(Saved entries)
☆ ☆ ☆ ☆
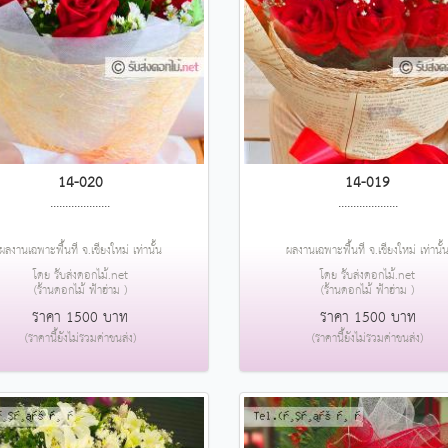
14-020
14-019
....................
....................
ผลงานเฉพาะพื้นที่ จ.เชียงใหม่ เท่านั้น
ผลงานเฉพาะพื้นที่ จ.เชียงใหม่ เท่านั้
โดย รับส่งดอกไม้.net
โดย รับส่งดอกไม้.net
(ร้านดอกไม้ ฟ้าฮ่าม )
(ร้านดอกไม้ ฟ้าฮ่าม )
ราคา 1500 บาท
ราคา 1500 บาท
(ราคานี้ยังไม่รวมค่าขนส่ง)
(ราคานี้ยังไม่รวมค่าขนส่ง)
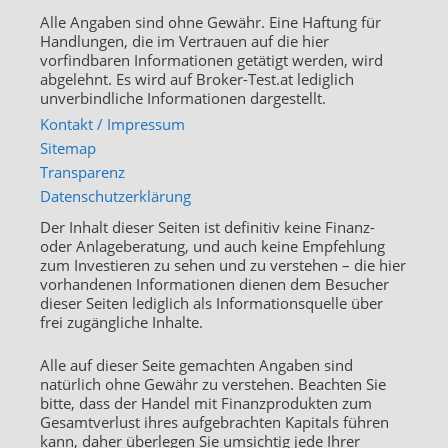
Alle Angaben sind ohne Gewähr. Eine Haftung für
Handlungen, die im Vertrauen auf die hier
vorfindbaren Informationen getätigt werden, wird
abgelehnt. Es wird auf Broker-Test.at lediglich
unverbindliche Informationen dargestellt.
Kontakt / Impressum
Sitemap
Transparenz
Datenschutzerklärung
Der Inhalt dieser Seiten ist definitiv keine Finanz-
oder Anlageberatung, und auch keine Empfehlung
zum Investieren zu sehen und zu verstehen – die hier
vorhandenen Informationen dienen dem Besucher
dieser Seiten lediglich als Informationsquelle über
frei zugängliche Inhalte.
Alle auf dieser Seite gemachten Angaben sind
natürlich ohne Gewähr zu verstehen. Beachten Sie
bitte, dass der Handel mit Finanzprodukten zum
Gesamtverlust ihres aufgebrachten Kapitals führen
kann, daher überlegen Sie umsichtig jede Ihrer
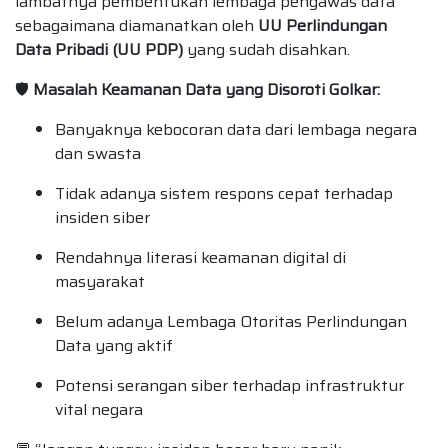
lambatnya pembentukan lembaga pengawas data
sebagaimana diamanatkan oleh
UU Perlindungan
Data Pribadi (UU PDP)
yang sudah disahkan.
🛡️
Masalah Keamanan Data yang Disoroti Golkar:
Banyaknya kebocoran data dari lembaga negara
dan swasta
Tidak adanya sistem respons cepat terhadap
insiden siber
Rendahnya literasi keamanan digital di
masyarakat
Belum adanya Lembaga Otoritas Perlindungan
Data yang aktif
Potensi serangan siber terhadap infrastruktur
vital negara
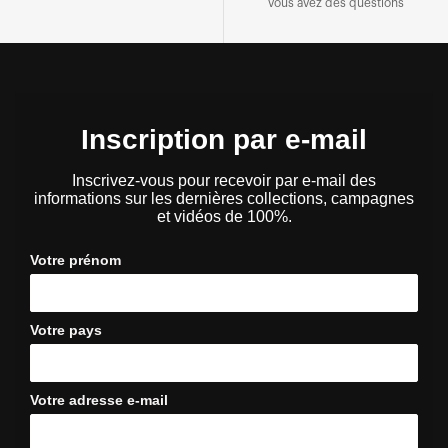
vous avez des questions
Inscription par e-mail
Inscrivez-vous pour recevoir par e-mail des
informations sur les dernières collections, campagnes
et vidéos de 100%.
Votre prénom
Votre pays
Votre adresse e-mail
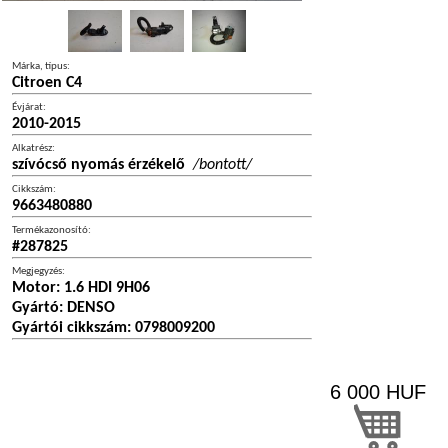
Márka, típus:
Citroen C4
Évjárat:
2010-2015
Alkatrész:
szívócső nyomás érzékelő
/bontott/
Cikkszám:
9663480880
Termékazonosító:
#287825
Megjegyzés:
Motor: 1.6 HDI 9H06
Gyártó: DENSO
Gyártói cikkszám: 0798009200
6 000
HUF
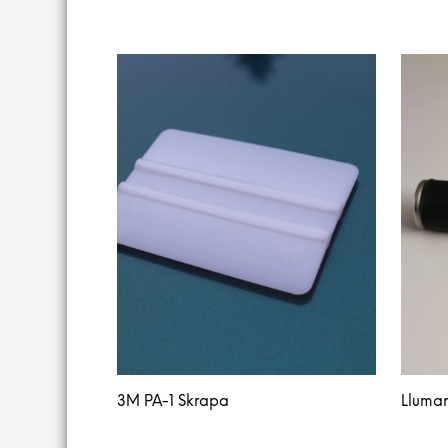
3M PA-1 Skrapa
Llumar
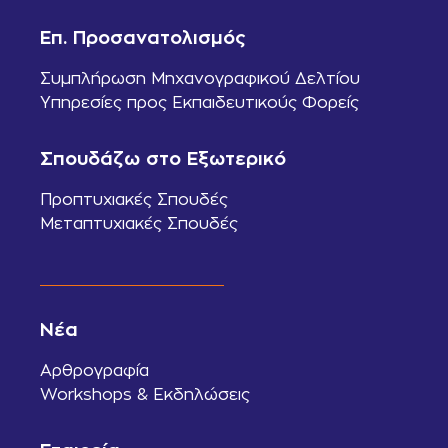
Επ. Προσανατολισμός
Συμπλήρωση Μηχανογραφικού Δελτίου
Υπηρεσίες προς Εκπαιδευτικούς Φορείς
Σπουδάζω στο Εξωτερικό
Προπτυχιακές Σπουδές
Μεταπτυχιακές Σπουδές
Νέα
Αρθρογραφία
Workshops & Εκδηλώσεις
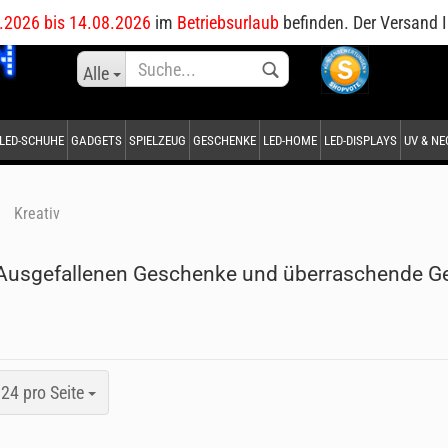
DE
.2026 bis 14.08.2026
im
Betriebsurlaub
befinden. Der Versand I
Sprache auswählen
Alle
LED-SCHUHE
GADGETS
SPIELZEUG
GESCHENKE
LED-HOME
LED-DISPLAYS
UV & N
Lieferland
»
Kreativ
 Ausgefallenen Geschenke und überraschende 
Konto erstellen
Passwort vergessen?
24 pro Seite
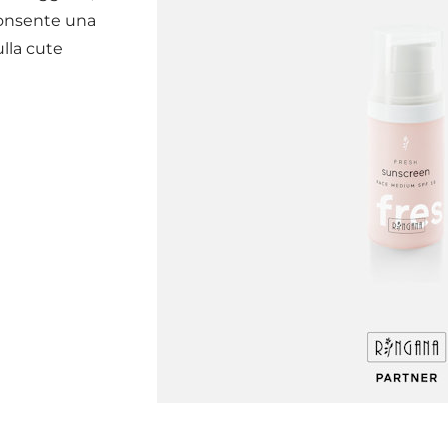
 consente una
ulla cute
☆ ☆ ☆ ☆
## [REQUIRED ACTION]
Read through the entries and copy each line in which "negara" appears.

## [RESPONSE BELOW]
Banyaknya kebocoran data dari lembaga negara
vital negara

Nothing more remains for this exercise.